Le public exultera-t-il de la même façon qu’il le fait aujourd’hui après un but quand, habitué (blasé ?) à voir l’arbitre dessiner dans l’air un écran de télé avec ses doigts, il sait que sa joie est peut-être morte dans l’œuf ? « Les secondes de folie qu’il y a quand un but est marqué ne vont pas s’arrêter parce qu’il y a l’arbitrage vidéo, avance Robert Zuili, coach et psychologue clinicien spécialiste des émotions. Les gens ne vont pas essayer d’anticiper et de raisonner leur explosion émotionnelle, en se disant ‘tiens, je vais exulter seulement quand le but sera validé’. L’émotion prime en termes d’instantanéité sur la raison, c’est irrépressible. »
Julien Candelon, ancien marqueur d’essais de Perpignan, a vécu l’arrivée de la vidéo dans le monde du rugby (en 2006 dans le Top 14). Il raconte : « Le système de l’assistance vidéo enlève un peu ce côté euphorique. Très souvent, ça fait l’effet d’un ascenseur émotionnel.
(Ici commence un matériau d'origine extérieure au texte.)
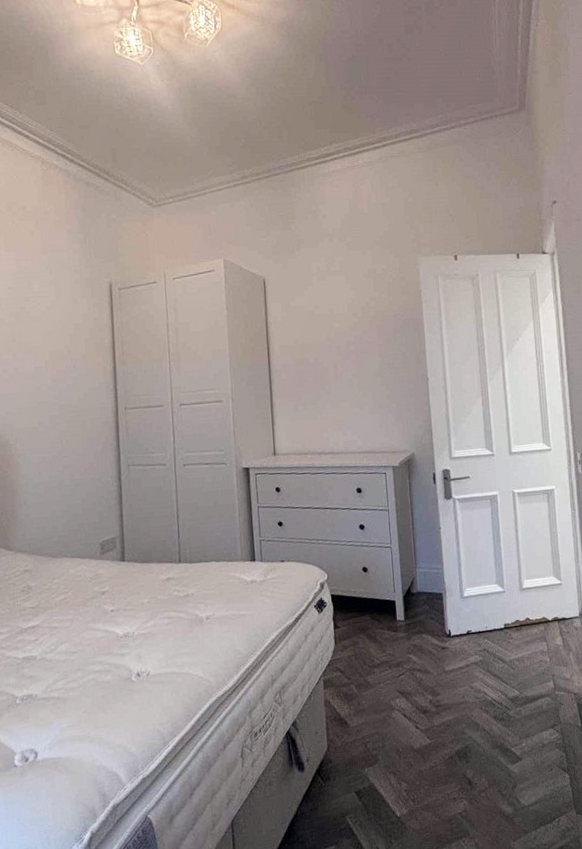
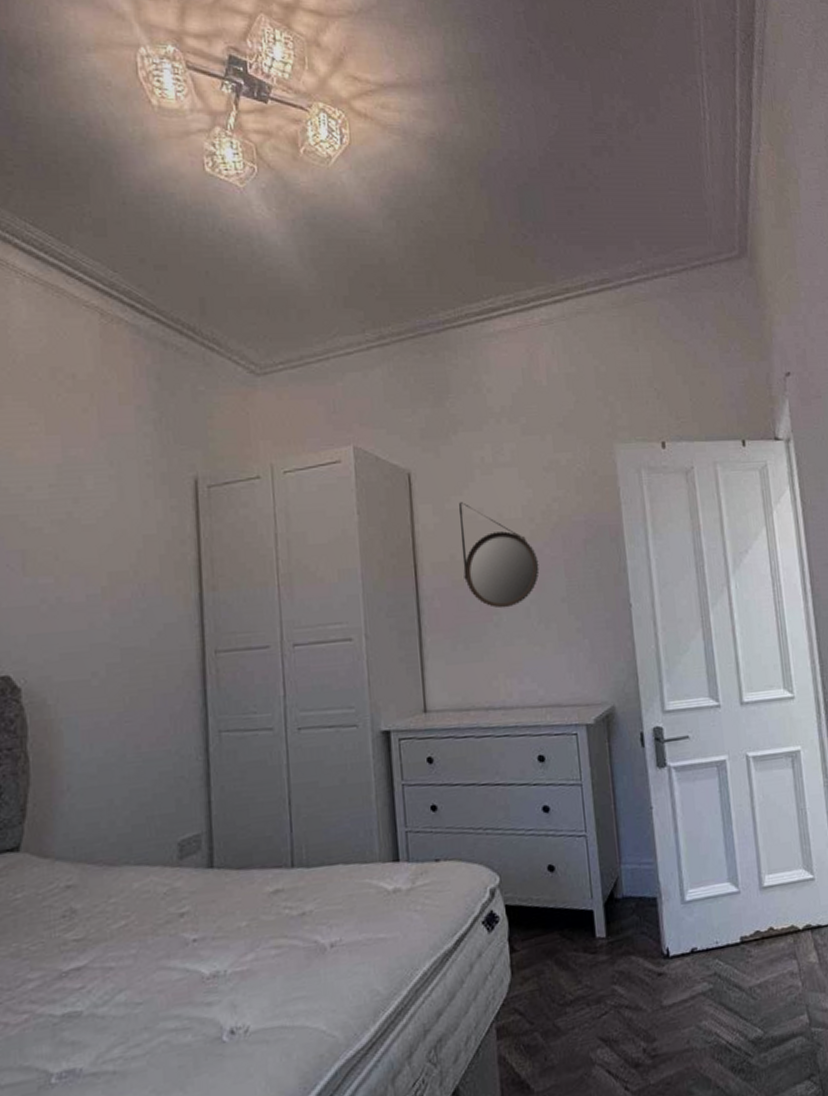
home mirror: none [300,301,360,380] -> present [458,502,540,609]

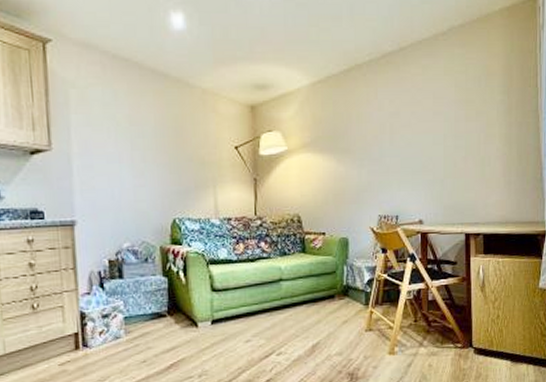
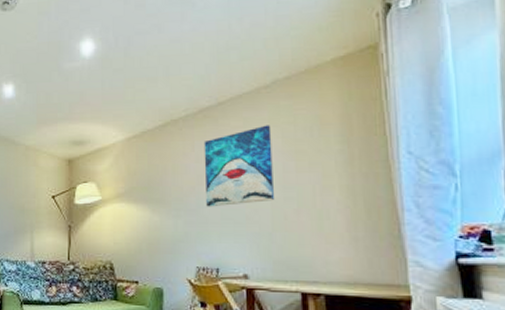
wall art: none [386,73,446,156] -> present [204,125,274,207]

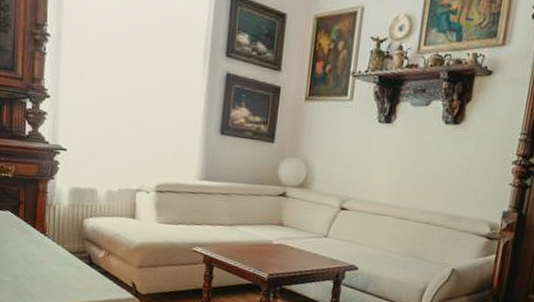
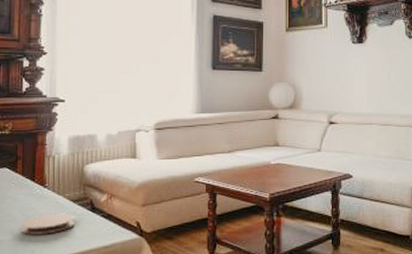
coaster: none [22,262,74,281] -> present [21,213,76,235]

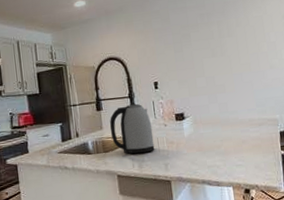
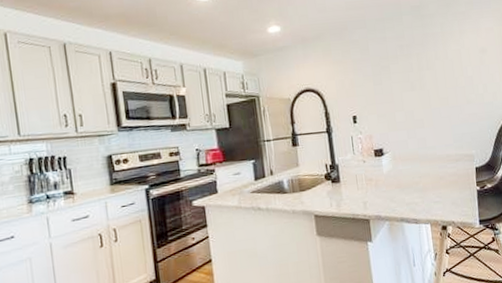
kettle: present [109,103,155,154] -> none [306,139,354,193]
Vous allez vous émerveiller d’une action qui se conclut par un essai et puis tout d’un coup il y a un appel à la vidéo qui peut tout annuler. On le voit bien au stade. Tu vois le public se lever, être euphorique, les gens se serrent dans les bras, et puis en fait non (rires), tout retombe. Il y a un monsieur qui a vu quelque chose et qui fait se rasseoir tout un public d’un seul coup, c’est assez étrange. »
Oh tiens, de nouvelles émotions
On peut aussi se dire, comme le fait Robert Zuili, que la VAR va « ajouter des émotions nouvelles plutôt que d’en retirer. » « Le but qui a été annulé va finalement générer la même joie chez les supporters à qui profite cette annulation que chez ceux qui, au début, ont pensé voir leur équipe inscrire le but. C’est un peu le paradoxe du système : on pourrait penser que la vidéo, dans le cas d’un but annulé, va tout faire retomber, mais non, ça va au contraire créer de l’émotion. Parce que quand les supporters des deux camps vont se retrouver à attendre la décision de l’arbitre, tous partageront alors l’espace d’un instant la même émotion : la peur, l’angoisse. »
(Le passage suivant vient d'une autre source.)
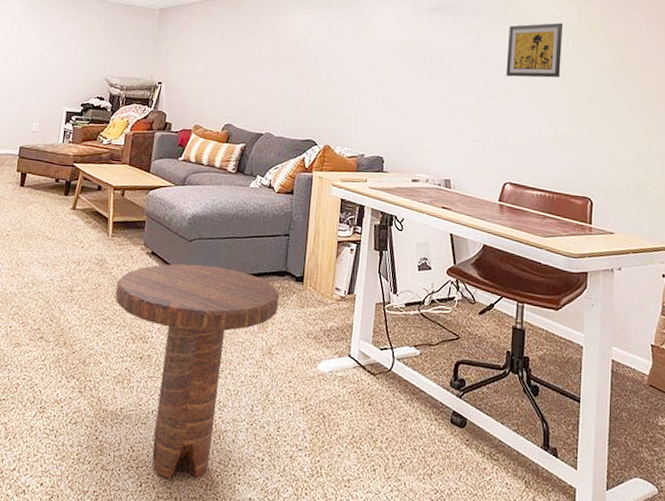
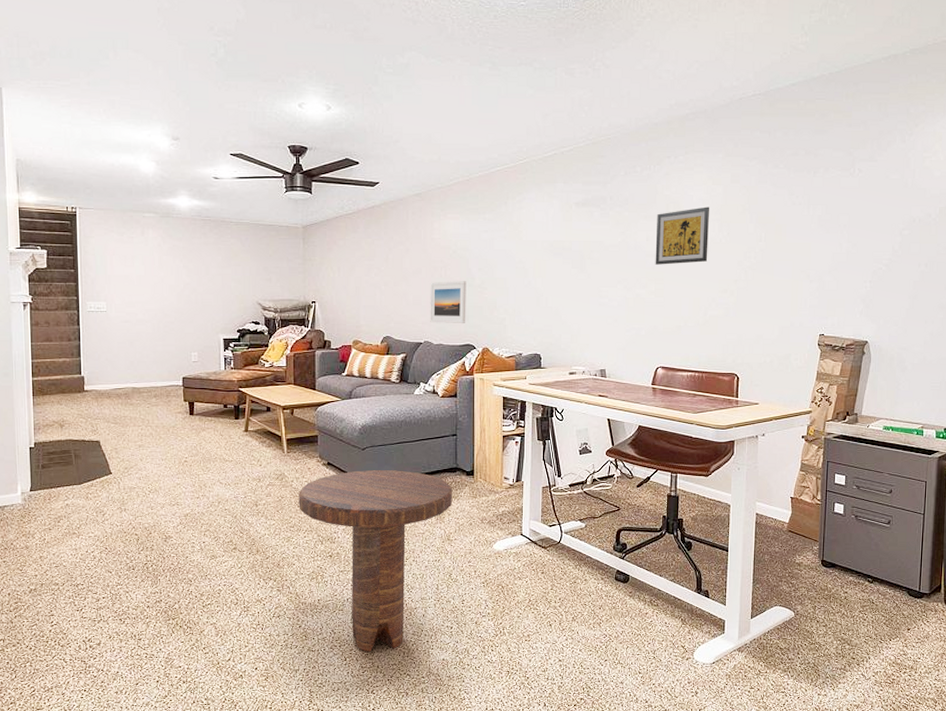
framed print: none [273,73,314,118] -> present [430,281,466,323]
Adam, fan de rugby et supporter de Clermont, n’a pas mis longtemps à s’habituer à ces émotions nouvelles quand il va au stade. « La vidéo est devenue aujourd’hui un fait de jeu qui peut décupler l’ambiance. En effet, les images vidéo sont diffusées au moment où l’arbitre demande l’arbitrage vidéo, du coup tout le stade se met dans la peau de l’arbitre, il va se mettre à siffler ou à crier pour influencer la décision, ça donne des moments assez folkloriques. A titre personnel, j’apprécie ce genre de moment car ton cœur se met à battre un peu plus vite, tu attends la réponse avec impatience. Si l’arbitre lève le bras, tu exploses de joie, s’il refuse l’essai tu boudes quelques instants, mais tu te remets tout de suite dans ton match. »
C’est exactement ce qu’il s’est passé l’autre jour dans le derby milanais en Italie. Alors que l’Inter pensait avoir ouvert le score et que les tifosi nerazzurri entraient en transe, l’arbitre a fini par demander l’intervention de la vidéo et refuser le but. Résultat, un immense cri de joie qui s’est élevé de la Curva Sud, le virage des ultras de l’ AC Milan, tandis que les Intéristes hurlaient leur colère et adressaient des doigts d’honneur à l’homme en jaune.
Romain, supporter du Milan AC, n’a jamais été contre la vidéo. Et ce jour-là, elle le lui a bien rendu. « La vidéo crée de nouvelles sensations, la frustration d’un but (justement) annulé ou alors l’explosion de joie après quelques secondes de stress. C’est passionnant. Lors du derby, quand on prend le but je me suis dit "c’est bon, on va encore prendre une taule, j’en ai marre". Puis d’un coup je vois que la VAR est demandée. Je stresse, j’espère, puis explosion de joie. C’était fantastique ! » Que les puristes se rassurent, leur état de transe n’est donc pas près de disparaître.